Criação do Conselho Municipal

O diálogo construído pelos poderes Executivo e Legislativo em Osasco foi elogiado pela ativista Sabrina Nabuco, do movimento Juntas por Barueri, que apontou a necessidade da criação de um conselho municipal para a diversidade e de políticas públicas que vão além das bandeiras coloridas. “Espero que esse movimento daqui se reverbere em outras cidades. A população LGBT precisa de políticas públicas efetivas e o conselho é o primeiro passo. Precisamos olhar para as políticas existentes e ver como elas não estão contemplando essa população”.

Silvia Helena, educadora, ativista e coordenadora do programa da secretaria Executiva de Mulheres, lembrou que a criação de um conselho municipal também depende do Legislativo e destacou os avanços que a cidade vem conquistando para a população LGBT.

“A proposta vem para a Câmara, que pode ou não aprová-la. O nosso Centro de Referência LGBTQIA+ já está concluído. O espaço já foi alugado e vai dar todo suporte à classe LGBT em nossa cidade. Vai ter um núcleo em parceria com a secretaria de Saúde dentro da Policlínica.

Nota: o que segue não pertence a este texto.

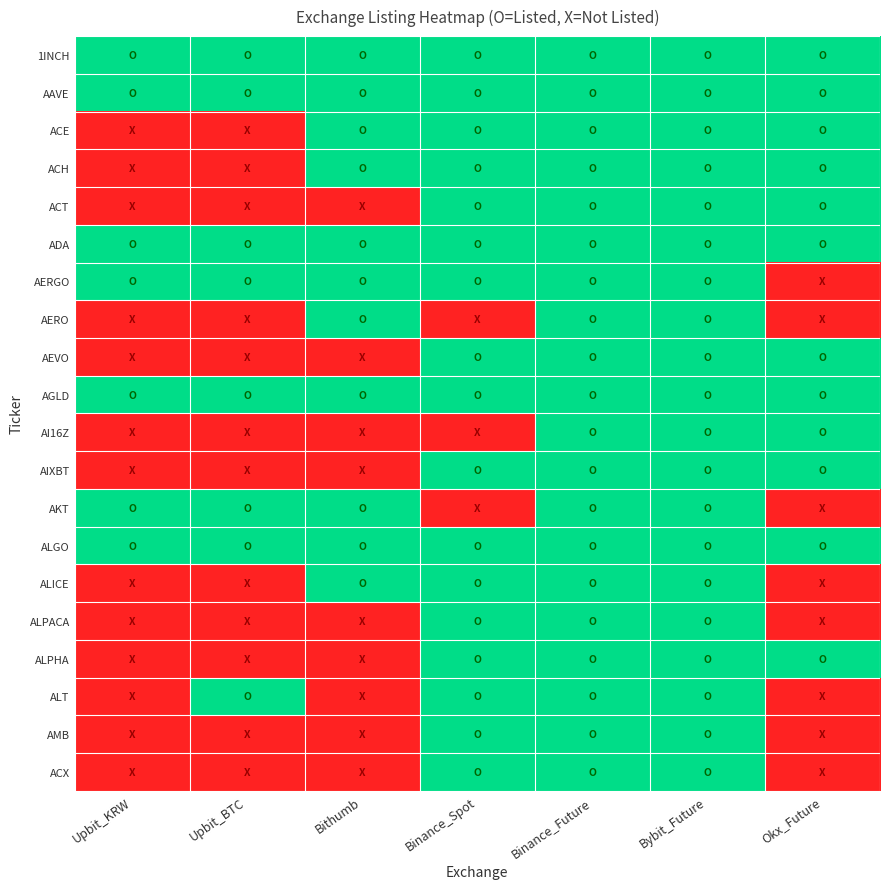

Which has a higher value, Bithumb or Upbit_KRW?

Bithumb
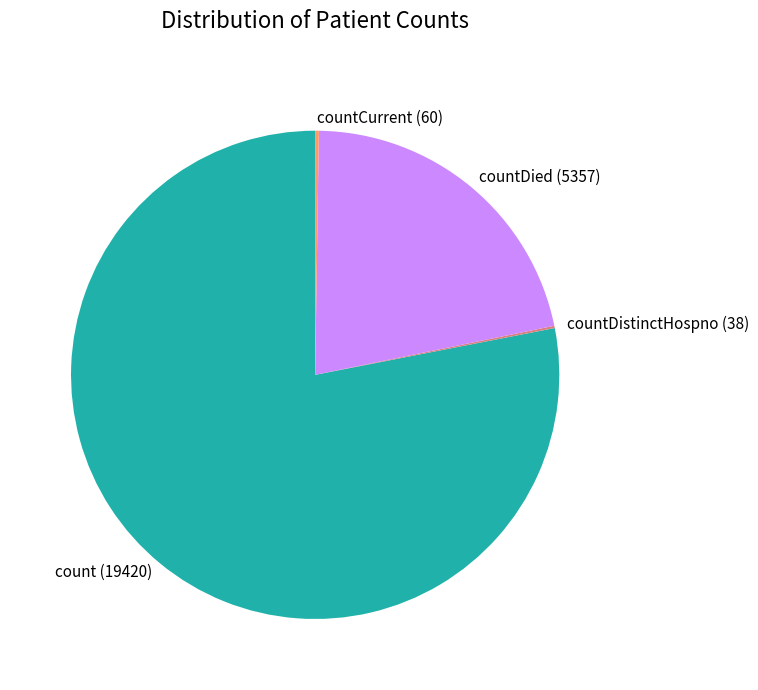

The count slice represents 78% of the pie. True or false?

True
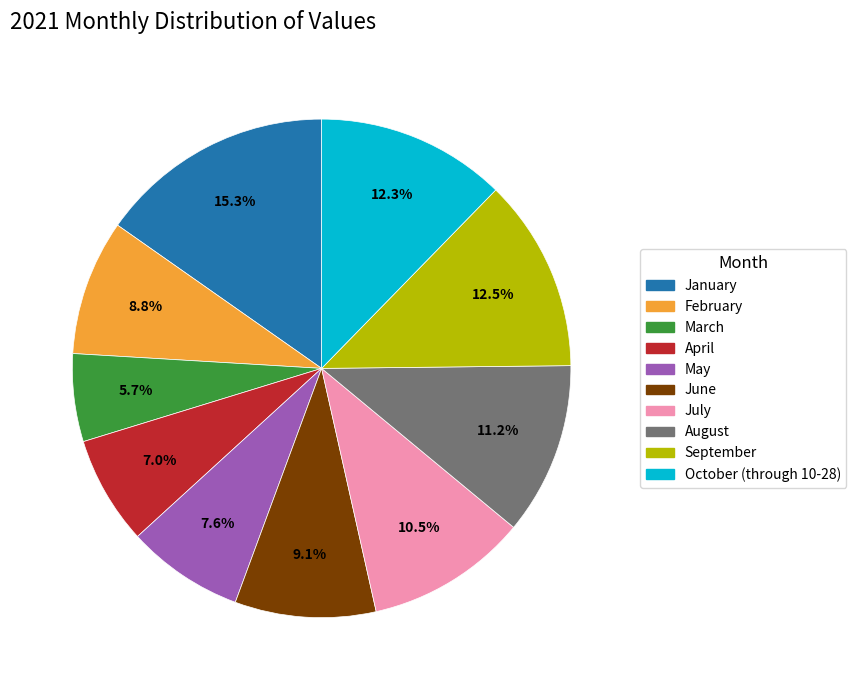

Is it true that April is 13% of the pie?

False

A prefeitura está avançando cada dia mais”, afirmou Sílvia Helena.

A vereadora Ana Paula Rossi declarou que há tempos está em pauta a criação de um conselho municipal para a diversidade e que, acima de tudo, é preciso haver respeito, independentemente de políticas partidárias e religiosas. “O governo avançou pelo fato de ter criado uma secretaria Executiva. Essa angústia que mexe com vocês, mexe com a gente também. Eu percebo que estamos caminhando, mesmo que lentamente. A questão do conselho municipal LGBTQIA+ também vem de outras gestões, não é algo recente. Pra mim é uma coisa tão simples para gente tratar, é óbvio. Nós temos diversos conselhos nesse município, diversas representatividades, diversos segmentos. É algo simples”.

Em relação à resistência em torno do debate nas pautas LGBTQIA+, Ana Paula esclarece que muitas vezes o que falta é conhecimento sobre o assunto, mas que há movimentos para quebrar resistências. “Existe resistência. Na minha opinião, essa resistência é porque é uma coisa muito cultural e as pessoas se fecham. E eu acho que é por falta de informação, falta de diálogo, falta de estarem abertos a ouvir. Tem de existir políticas públicas em nossa cidade que garantam direitos. Não é favor, é direito, direito como todos tem”, concluiu.

O presidente da comissão legislativa de Políticas Afirmativas de Raça e Gênero, vereador Pelé da Cândida, explicou como tem abordado as questões LBTQIA+ com os demais parlamentares, relembrou de sua primeira legislatura e de como teve de aprender e negociar para conseguir colocar seus projetos em pauta.

“A gente tem de sincronizar, conversar com as pessoas para chegarmos a um entendimento legal e os projetos passarem. Em relação ao conselho municipal, estou disposto a lutar para que a gente possa aprovar. Vocês têm direitos, pois pagam seus impostos”, afirmou Pelé.